A preocupação está ligada ao fato de que os países-sede — Estados Unidos, Canadá e México — enfrentam surtos ativos da doença. Com milhões de pessoas circulando entre esses destinos, o risco de reintrodução do vírus no Brasil aumenta consideravelmente.
Por que o alerta é sério?
O sarampo é altamente contagioso e se espalha com facilidade, principalmente em ambientes com grande circulação de pessoas — exatamente o cenário de eventos globais como uma Copa do Mundo.
Segundo o ministério, o risco não vem só da ida de brasileiros ao exterior, mas também da chegada de turistas potencialmente infectados.
Vai viajar?
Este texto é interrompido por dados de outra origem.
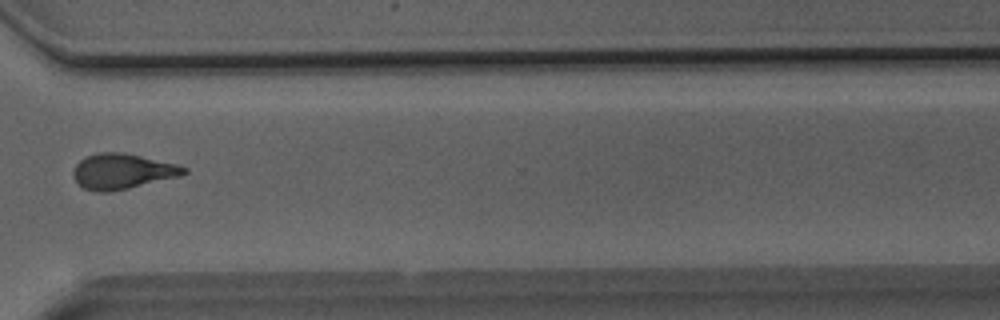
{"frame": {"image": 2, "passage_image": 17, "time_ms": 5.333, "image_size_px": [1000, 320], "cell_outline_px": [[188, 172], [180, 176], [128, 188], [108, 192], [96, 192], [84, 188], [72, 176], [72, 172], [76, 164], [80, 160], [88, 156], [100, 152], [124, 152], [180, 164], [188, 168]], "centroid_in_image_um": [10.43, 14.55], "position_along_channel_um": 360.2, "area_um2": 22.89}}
Fique atento
Para quem está planejando acompanhar o Mundial de perto, a principal recomendação é clara: vacina em dia.
Confira os cuidados essenciais:
- Atualize a caderneta com a vacina tríplice viral
- Tome a dose pelo menos 15 dias antes da viagem
- Ao retornar, fique atento a sintomas como febre e manchas vermelhas
Caso apresente sinais suspeitos, a orientação é procurar atendimento médico e informar o histórico de viagem.
Siga o Jovem na Mídia nas redes sociais do Instagram, Facebook e Tiktok para não perder nada!
Situação preocupa nas Américas
O avanço do sarampo no continente chama atenção. Só em 2025, milhares de casos foram registrados, com destaque para os países que vão sediar a Copa.
O Canadá, por exemplo, perdeu o status de país livre da doença após um grande surto. Já o México e os Estados Unidos também registram crescimento expressivo de casos.
Esse cenário fez com que, em 2025, as Américas deixassem de ser consideradas uma região livre da circulação endêmica do vírus.
E o Brasil?
O Brasil ainda mantém o status de país livre da circulação contínua do sarampo — conquistado em 2024 —, mas o risco existe.
Um dado chama atenção: a grande maioria dos casos confirmados recentemente ocorreu em pessoas não vacinadas. Isso reforça a importância da imunização como principal barreira contra a doença.
Vacina ainda é a principal proteção
Disponível gratuitamente pelo sistema público, a vacina segue sendo a forma mais eficaz de prevenção. Mesmo quem não conseguiu se vacinar no prazo ideal ainda deve tomar a dose antes de viajar.
Especialistas reforçam que casos importados podem acontecer — o desafio é evitar que eles se transformem em novos surtos dentro do país.